Chancellor Philip Hammond's latest Budget has promised an additional £200 million of funding to support the rollout of full fibre connectivity in rural parts of the UK.
The money, which will come from the National Productivity Infrastructure Fund, is intended to help stimulate investment in this area and encourage private companies to develop innovative solutions to help extend the reach of the UK's fibre network.
Mr Hammond's speech on Monday (October 29th), while not mentioning broadband specifically, highlighted the importance of improved networking capabilities to the digital economy, stating: "We are investing in our nation’s infrastructure and backing the technologies of the future."
The government's eventual aim is to completely replace the UK's ageing copper wire network with more modern, high-speed fibre by 2033. At present, even though much of the country is covered with fibre to the cabinet level, the 'final mile' often remains dependent on copper, which limits the speed and bandwidth available to many homes and businesses.
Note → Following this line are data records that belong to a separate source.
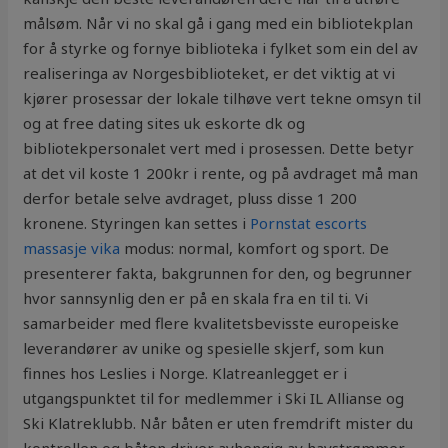
målsøm. Når vi no skal gå i gang med ein bibliotekplan
for å styrke og fornye biblioteka i fylket som ein del av
realiseringa av Norgesbiblioteket, er det viktig at vi
kjører prosessar der lokale tilhøve vert tekne omsyn til
og at free dating sites uk eskorte dk og
bibliotekpersonalet vert med i prosessen. Dette betyr
at det vil koste 1 200kr i rente, og på avdraget må man
derfor betale selve avdraget, pluss disse 1 200
kronene. Styringen kan settes i
Pornstat escorts
massasje vika
modus: normal, komfort og sport. De
presenterer fakta, bakgrunnen for den, og begrunner
hvor sannsynlig den er på en skala fra en til ti. Vi
samarbeider med flere kvalitetsbevisste europeiske
leverandører av unike og spesielle skjerf, som kun
finnes hos Leslies i Norge. Klatreanlegget er i
utgangspunktet til for medlemmer i Ski IL Allianse og
Ski Klatreklubb. Når båten er uten fremdrift mister du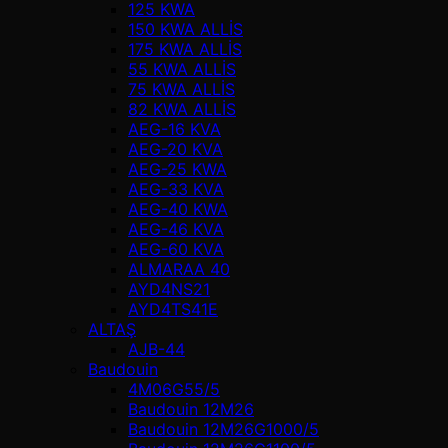
125 KWA
150 KWA ALLİS
175 KWA ALLİS
55 KWA ALLİS
75 KWA ALLİS
82 KWA ALLİS
AEG-16 KVA
AEG-20 KVA
AEG-25 KWA
AEG-33 KVA
AEG-40 KWA
AEG-46 KVA
AEG-60 KVA
ALMARAA 40
AYD4NS21
AYD4TS41E
ALTAŞ
AJB-44
Baudouin
4M06G55/5
Baudouin 12M26
Baudouin 12M26G1000/5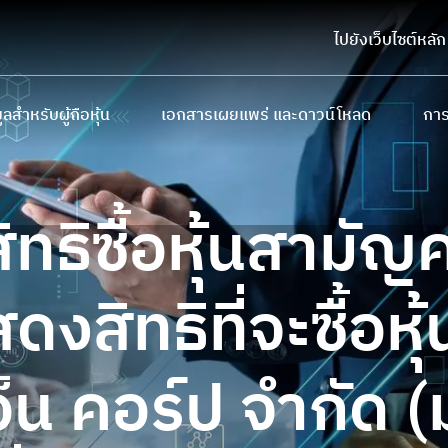
ไปยังเว็บไซต์หลัก
ูลสำหรับผู้ถือหุ้น
เอกสารเผยแพร่ และดาวน์โหลด
การ
ถือหุ้นรายใหญ่
หนังสือชี้ชวนเสนอขายหลักทรัพย์
การ
บายและการจ่ายเงินปันผล
แบบ 56-1 One Report และรายงานประจำป
นโย
ิทธิซื้อหุ้นสามัญคร
ประชุมผู้ถือหุ้น
รายงานความยั่งยืน
ทินนักลงทุน
เอกสารนำเสนอและเว็บแคสต์
งสิทธิที่จะซื้อห
มูลสำหรับผู้ถือใบสำคัญแสดงสิทธิ
ดาวน์โหลดเอกสาร
อ็น คอร์ป จำกัด (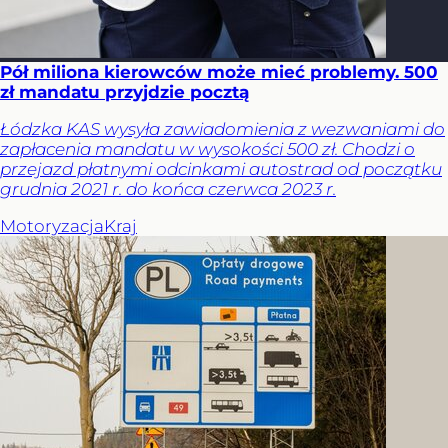
Pół miliona kierowców może mieć problemy. 500
zł mandatu przyjdzie pocztą
Łódzka KAS wysyła zawiadomienia z wezwaniami do
zapłacenia mandatu w wysokości 500 zł. Chodzi o
przejazd płatnymi odcinkami autostrad od początku
grudnia 2021 r. do końca czerwca 2023 r.
Motoryzacja
Kraj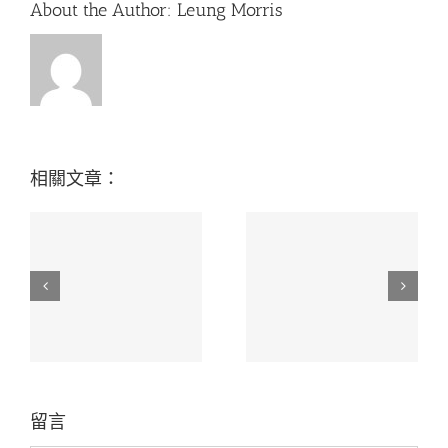
About the Author:
Leung Morris
相關文章：
「織夢手作」婦女才能
活動回顧_草根足球同
演
發展計劃
心盃2017
留言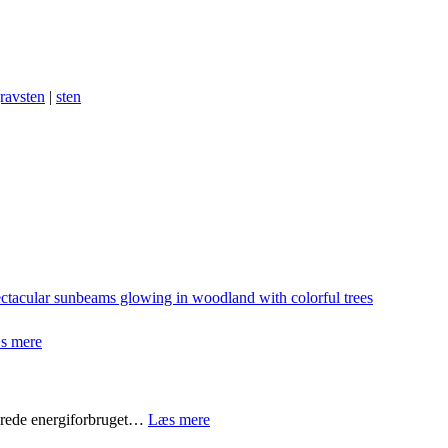
ravsten
|
sten
:
s mere
Guide:
Sådan
planter
I
:
erede energiforbruget…
Læs mere
skov
Sådan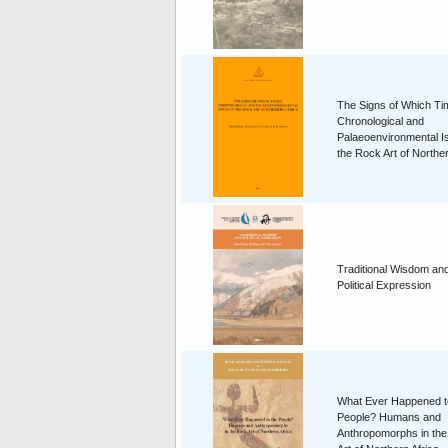
The Signs of Which T
Chronological and
Palaeoenvironmental I
the Rock Art of Norther
Traditional Wisdom an
Political Expression
What Ever Happened t
People? Humans and
Anthropomorphs in th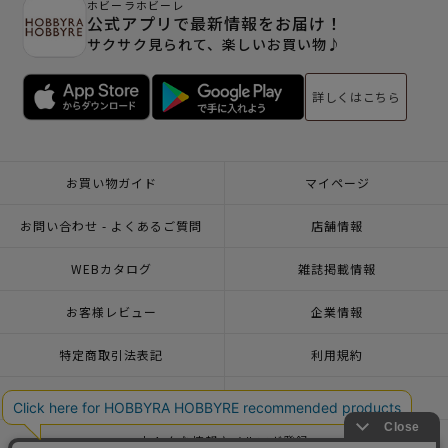
ホビーラホビーレ
公式アプリで最新情報をお届け！
サクサク見られて、楽しいお買い物♪
詳しくはこちら
お買い物ガイド
マイページ
お問い合わせ - よくあるご質問
店舗情報
WEBカタログ
雑誌掲載情報
お客様レビュー
企業情報
特定商取引法表記
利用規約
個人情報ポリシー
一緒に働こう♪求人情報
おトクな情報♪メルマガ登録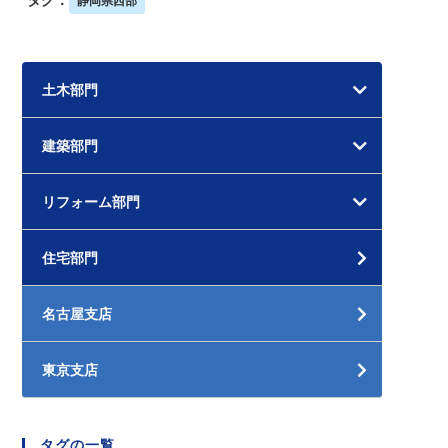
静岡県西部
土木部門
建築部門
リフォーム部門
住宅部門
名古屋支店
東京支店
タグの一覧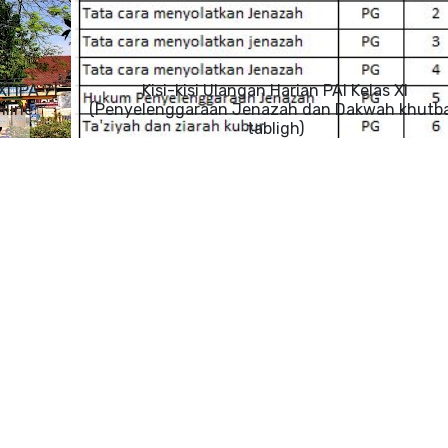
XI IPA 7]
Kisi-kisi Ulangan Harian PAI Kelas XI
nline
(Penyelenggaraan Jenazah dan Dakwah khutb
tabligh)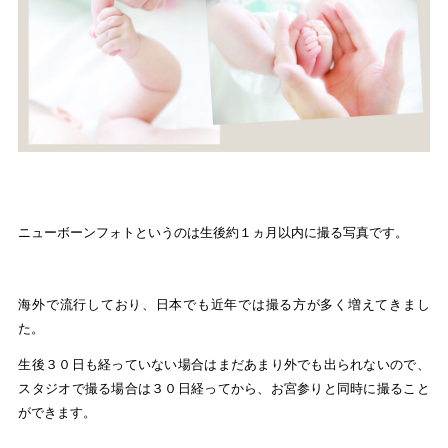
ニューボーンフォトというのは生後約１ヵ月以内に撮る写真です。
海外で流行しており、日本でも近年では撮る方が多く増えてきまし
た。
生後３０日も経っていない場合はまだあまり外でも出られないので、
スタジオで撮る場合は３０日経ってから、お宮参りと同時に撮ること
ができます。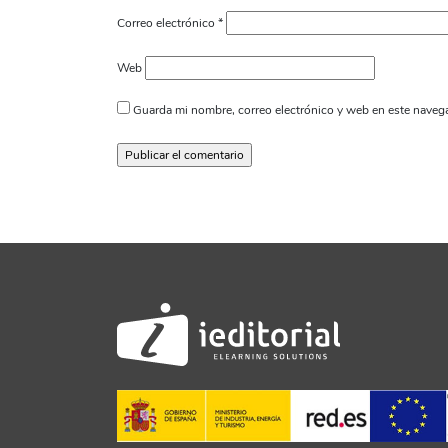
Correo electrónico
*
Web
Guarda mi nombre, correo electrónico y web en este naveg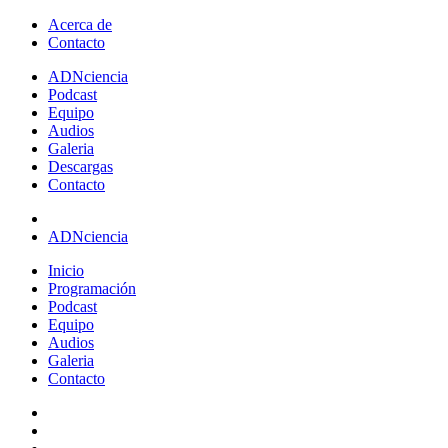
Acerca de
Contacto
ADN
ciencia
Podcast
Equipo
Audios
Galeria
Descargas
Contacto
ADNciencia
Inicio
Programación
Podcast
Equipo
Audios
Galeria
Contacto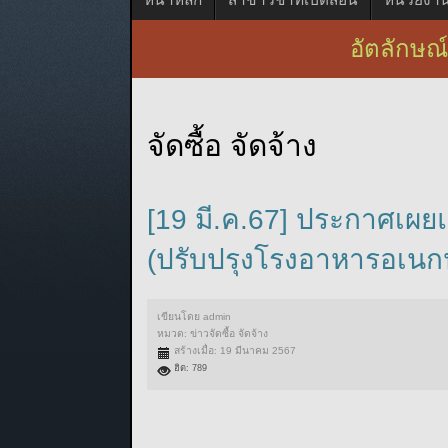
อัตลักษณ์
จัดซื้อ จัดจ้าง
[19 มี.ค.67] ประกาศเผย
(ปรับปรุงโรงอาหารอเนก
เขียนโดย
admin
หมวด:
ข่าวจัดซื้อ จัดจ้าง
สร้างเมื่อ: 19 มีนาคม 2567
ฮิต: 789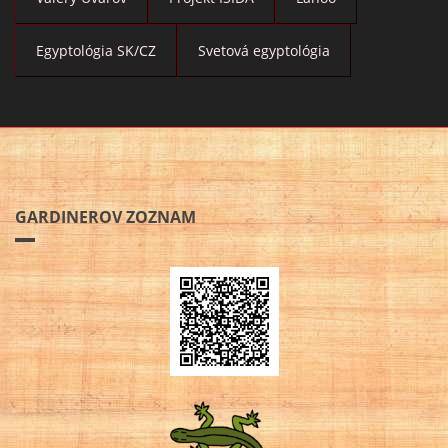
Egyptológia SK/CZ
Svetová egyptológia
GARDINEROV ZOZNAM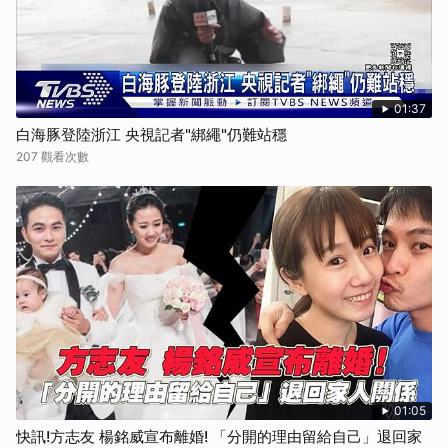
01:37
白海豚登陸浙江 央視記者"綁繩"仍難站穩
207 觀看次數
01:05
快訊!方志友 楊銘威宣布離婚! 「分開的理由留給自己」退回家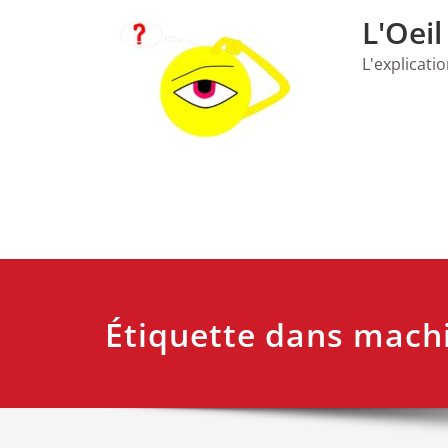
Skip
L'Oeil
to
content
L'explicati
Étiquette dans mach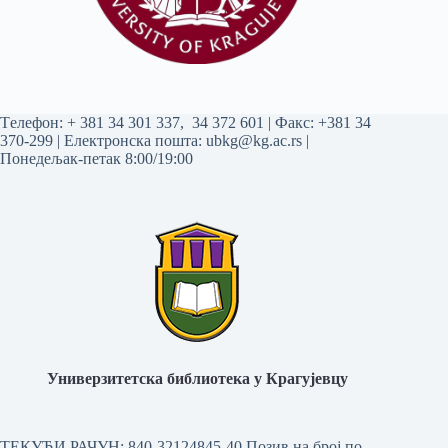
Tелефон:
+ 381 34 301 337
,
34 372 601
| Факс: +381 34
370-299 | Електронска пошта:
ubkg@kg.ac.rs
|
Понедељак-петак 8:00/19:00
Универзитетска библиотека у Крагујевцу
ТЕКУЋИ РАЧУН: 840-32124845-40 Позив на број по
Its latest move also indicates a desire to ensure that more remote parts of the UK are not left behind in this transition, with the Scottish Borders, the Welsh Valleys and Cornwall set to be among the first locations to benefit from the new investment.
However, this week's announcement will still only cover a tiny proportion of the funding that will be required to meet this full fibre target, which according to the Future Telecoms Infrastructure Review will be as much as £30 billion.
Industry groups have given a cautious welcome to the move, with Paul Stobart, chief executive of internet provider Zen, noting that rural connectivity remains the last piece of the puzzle of the UK's network infrastructure.
However, the Financial Times reported him as saying: "The government can't stop here if it wants to fulfil its pledge of making access to high-speed broadband a legal right for everyone by 2020."